For the whole week I shut off all of my notifications, sounds, little red numbers that pop up next to the app – everything. I cannot begin to express how great of an experience this was. The most important takeaway for me was that those little, tiny, red numbers on the top corner of the app are extremely addictive and infectious. At least for me, every time I get that notification, I would immediately feel like I had to check it, even just so that pesky red button would go away. Turning all of these off was an amazing experience. I had absolutely no urge to go on these sites because I had no idea what notifications I had, and what was going on. And I didn’t care.

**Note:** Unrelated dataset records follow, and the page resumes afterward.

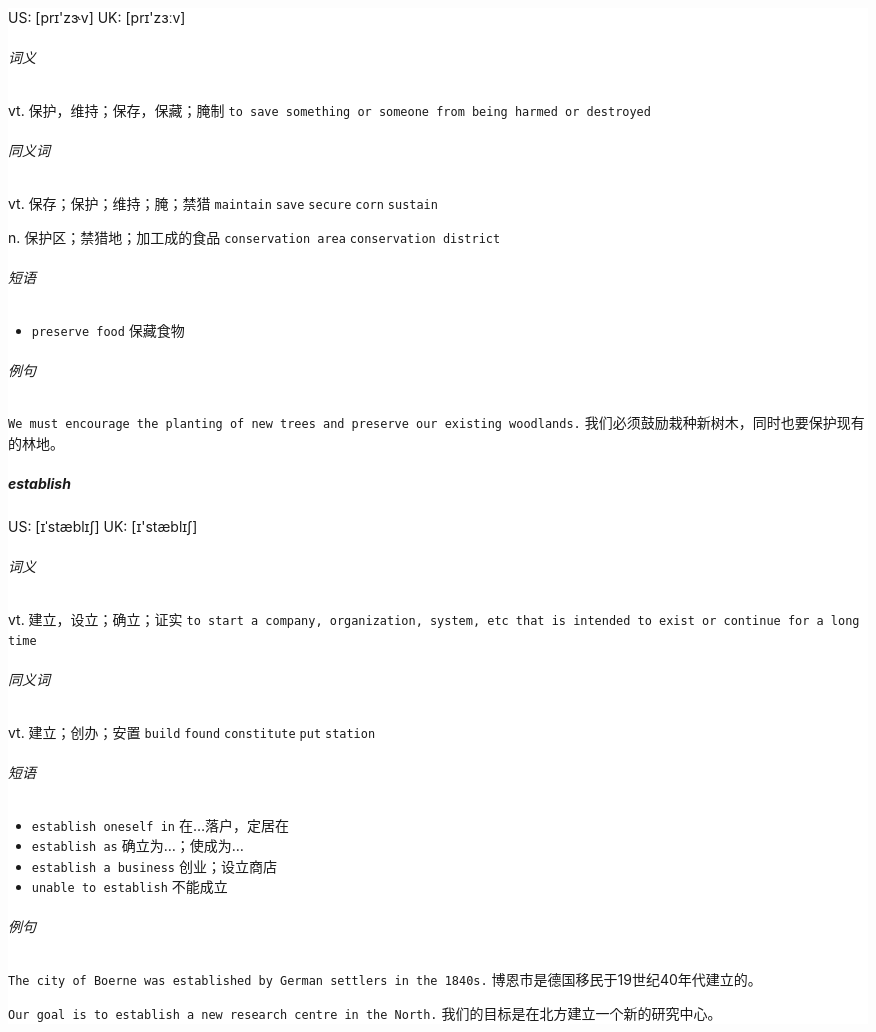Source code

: US: [prɪ'zɝv]
UK: [prɪ'zɜːv]

###### 词义

vt. 保护，维持；保存，保藏；腌制
`to save something or someone from being harmed or destroyed`

###### 同义词

vt. 保存；保护；维持；腌；禁猎
`maintain` `save` `secure` `corn` `sustain`

n. 保护区；禁猎地；加工成的食品
`conservation area` `conservation district`


###### 短语

- `preserve food` 保藏食物

###### 例句

`We must encourage the planting of new trees and preserve our existing woodlands.`
我们必须鼓励栽种新树木，同时也要保护现有的林地。


##### establish

US: [ɪˈstæblɪʃ]
UK: [ɪ'stæblɪʃ]

###### 词义

vt. 建立，设立；确立；证实
`to start a company, organization, system, etc that is intended to exist or continue for a long time`

###### 同义词

vt. 建立；创办；安置
`build` `found` `constitute` `put` `station`


###### 短语

- `establish oneself in` 在…落户，定居在
- `establish as` 确立为…；使成为…
- `establish a business` 创业；设立商店
- `unable to establish` 不能成立

###### 例句

`The city of Boerne was established by German settlers in the 1840s.`
博恩市是德国移民于19世纪40年代建立的。

`Our goal is to establish a new research centre in the North.`
我们的目标是在北方建立一个新的研究中心。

I’ve realized that I really don’t have a reliance on social media, but I have an unbreakable urge to go on these apps and sites the SECOND I am alone or in an uncomfortable situation. Not using social media allowed me to break that habit and actually enjoy what was around me. I would suggest everyone to do this. Even for a day. It has been one day back on social media and I already want to turn off the notifications again. It makes you feel so much more relaxed and allows you to check these apps on your own time. 

2. No Texting

I was a little disappointed with this aspect of the week. While I didn’t text anyone, I did check messages in case there was anything urgent I needed to call the person back about. I really enjoyed calling people and having people call me. I like talking on the phone so much better than texting because it’s more personal and meaningful to me, but I did discover the importance of easy and quick communication. Many times I had something quick I wanted to say that would be something to text but I couldn’t and if I called I either would know the person is busy or it would just be a bother. Moving forward I definitely see the convenience of texting but I will try to turn off the notifications more and answer them more on my own time. If something is so important and urgent, I see no reason why not to call.

3. Mediation

Meditation has always been important to me. Taking some time to really center yourself and just relax. I tended to meditate at the end of the day before bed. I have problems slowing down my mind when I try to sleep, so this did wonders for calming myself down and getting ready to fall asleep. Instead of reflecting on my day, I was relaxing body and letting calmness overcome me. It was extremely helpful and I will continue to make these 5 and 10 minute mediations a part of my daily routine.

4. Vegetarianism

This aspect of my week was to learn about other people’s perspectives and remind myself that I am doing all of this to learn and grow. All I can say is that this part was really tough. I without a doubt could not survive as a vegetarian. While I have heard that the first few weeks are the hardest, it was miserable. I felt tired the entire week, sleep didn’t recover me as well as it did before – I would wake up feeling just as tired as when I went to bed and not refreshed at all. I craved meat, not because of the taste as much as I just wanted sustainable energy again. I felt that if I ate some meat I would be energized the way I did before I stopped. I was eating tofu, kale, quinoa, falafel, carrots and hummus, peanut butter, eggs; just about everything that was healthy and vegetarian (because it is very easy to be an unhealthy vegetarian) and I still felt hungry every hour and tired all of the time. My performance in the gym didn’t suffer at all because it was only a week, but I did have to drink coffee more or take preworkout more than usual during this week because I was so exhausted. Definitely won’t be doing this part again any time soon but it was a very enlightening experience. Though I find myself questioning those who are vegetarian just because even more now, but again, maybe if this was a 3 week experiment I might have felt better.


All in all I did enjoy this experience. I am definitely going to be implementing some things I learned and absolutely making some changes in my lifestyle because of what I was able to discover. It was a very calming and interesting week and just one of the ways I plan on testing myself in the near future.